WORK INSTRUCTIONS: Lines before the one holding "teadman 獲年度作家，《史坎德》系列帶你踏上熱血奇幻旅程" are not wanted. Please copy that line and everything after it to the end of the records, exactly, skipping pictures.

DATA RECORDS START

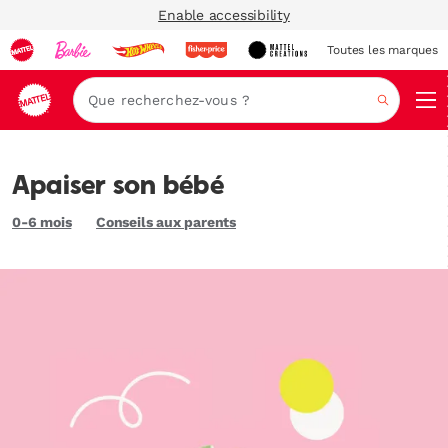
Enable accessibility
Toutes les marques
Navi
Recher
Apaiser son bébé
0-6 mois
Conseils aux parents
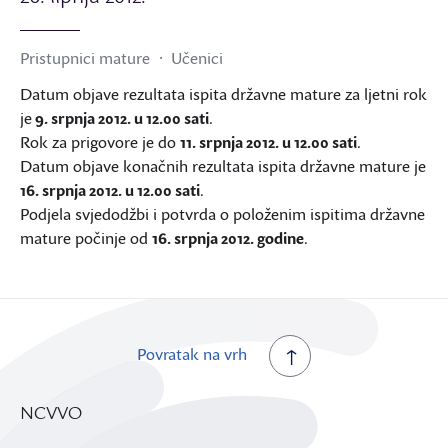
Pristupnici mature
Učenici
Datum objave rezultata ispita državne mature za ljetni rok
je
9. srpnja 2012. u 12.00 sati
.
Rok za prigovore je do
11. srpnja 2012. u 12.00 sati
.
Datum objave konačnih rezultata ispita državne mature je
16. srpnja 2012. u 12.00 sati
.
Podjela svjedodžbi i potvrda o položenim ispitima državne
mature počinje od
16. srpnja 2012. godine
.
Povratak na vrh
NCVVO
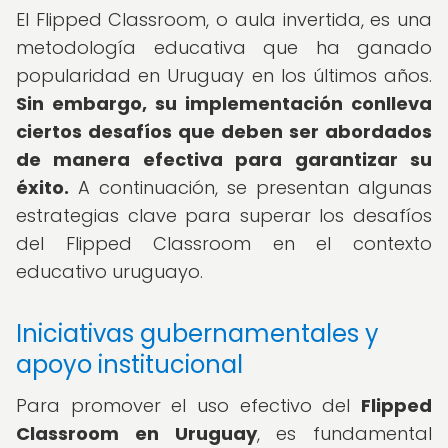
El Flipped Classroom, o aula invertida, es una
metodología educativa que ha ganado
popularidad en Uruguay en los últimos años.
Sin embargo, su implementación conlleva
ciertos desafíos que deben ser abordados
de manera efectiva para garantizar su
éxito.
A continuación, se presentan algunas
estrategias clave para superar los desafíos
del Flipped Classroom en el contexto
educativo uruguayo.
Iniciativas gubernamentales y
apoyo institucional
Para promover el uso efectivo del
Flipped
Classroom en Uruguay
, es fundamental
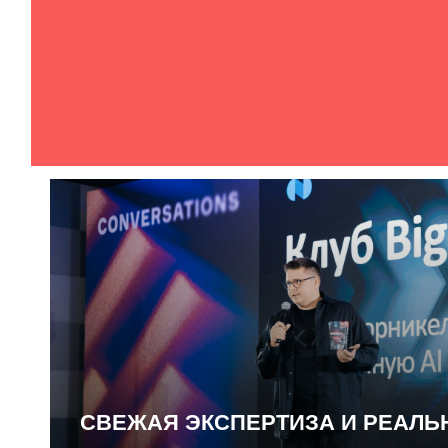
СВЕЖАЯ ЭКСПЕРТИЗА И РЕАЛ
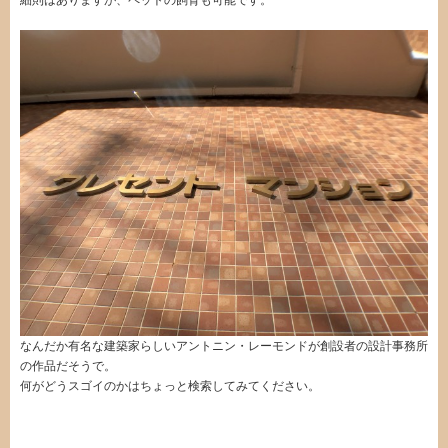
なんだか有名な建築家らしいアントニン・レーモンドが創設者の設計事務所
の作品だそうで。
何がどうスゴイのかはちょっと検索してみてください。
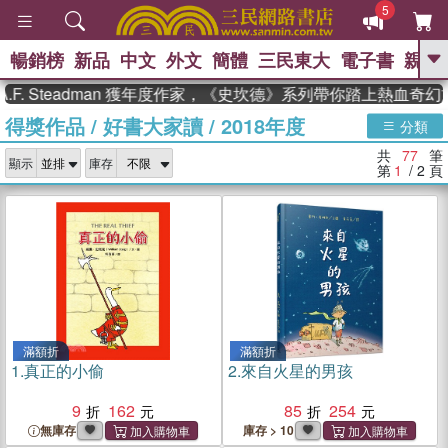
5
暢銷榜
新品
中文
外文
簡體
三民東大
電子書
親子
GO
teadman 獲年度作家，《史坎德》系列帶你踏上熱血奇幻旅程
得獎作品
/
好書大家讀
/
2018年度
、
、
熱搜：
東野圭吾
The Odyssey
分類
、
、
父親節
如果歷史是一群喵
暑期
共
77
筆
、
、
顯示
庫存
推薦
國際布克獎 臺灣漫遊錄
方
第
1
/ 2
頁
、
、
念華
台灣的李登輝時代
數學女
、
孩：黎曼猜想
偉大的迷走神經
滿額折
滿額折
1.
真正的小偷
2.
來自火星的男孩
9
162
85
254
無庫存
庫存 > 10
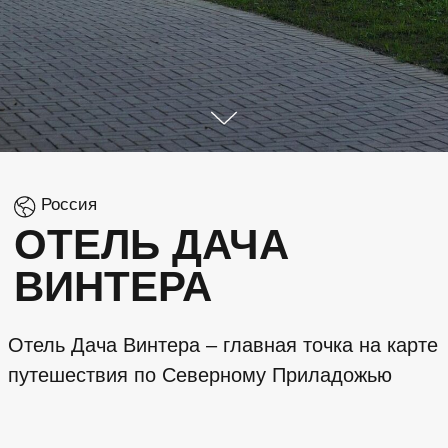
Россия
ОТЕЛЬ
ДАЧА
ВИНТЕРА
Отель Дача Винтера – главная точка на карте
путешествия по Северному Приладожью
Оставить заявку
об отеле
ДОБРО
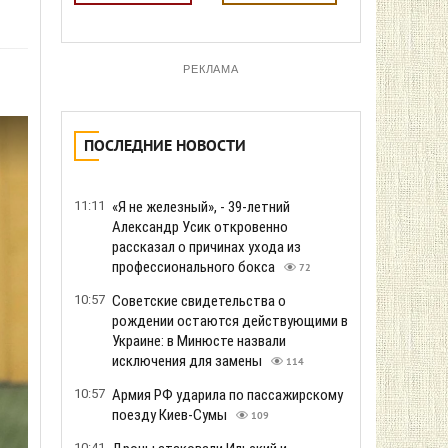
РЕКЛАМА
ПОСЛЕДНИЕ НОВОСТИ
11:11
«Я не железный», - 39-летний
Александр Усик откровенно
рассказал о причинах ухода из
профессионального бокса
72
10:57
Советские свидетельства о
рождении остаются действующими в
Украине: в Минюсте назвали
исключения для замены
114
10:57
Армия РФ ударила по пассажирскому
поезду Киев-Сумы
109
10:41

DATA RECORDS END

WRITTEN SOLUTION:
teadman 獲年度作家，《史坎德》系列帶你踏上熱血奇幻旅程
得獎作品
/
好書大家讀
/
2018年度
、
、
熱搜：
東野圭吾
The Odyssey
分類
、
、
父親節
如果歷史是一群喵
暑期
共
77
筆
、
、
顯示
庫存
推薦
國際布克獎 臺灣漫遊錄
方
第
1
/ 2
頁
、
、
念華
台灣的李登輝時代
數學女
、
孩：黎曼猜想
偉大的迷走神經
滿額折
滿額折
1.
真正的小偷
2.
來自火星的男孩
9
162
85
254
無庫存
庫存 > 10
Россия
ОТЕЛЬ
ДАЧА
ВИНТЕРА
Отель Дача Винтера – главная точка на карте
путешествия по Северному Приладожью
Оставить заявку
об отеле
ДОБРО
РЕКЛАМА
ПОСЛЕДНИЕ НОВОСТИ
11:11
«Я не железный», - 39-летний
Александр Усик откровенно
рассказал о причинах ухода из
профессионального бокса
72
10:57
Советские свидетельства о
рождении остаются действующими в
Украине: в Минюсте назвали
исключения для замены
114
10:57
Армия РФ ударила по пассажирскому
поезду Киев-Сумы
109
10:41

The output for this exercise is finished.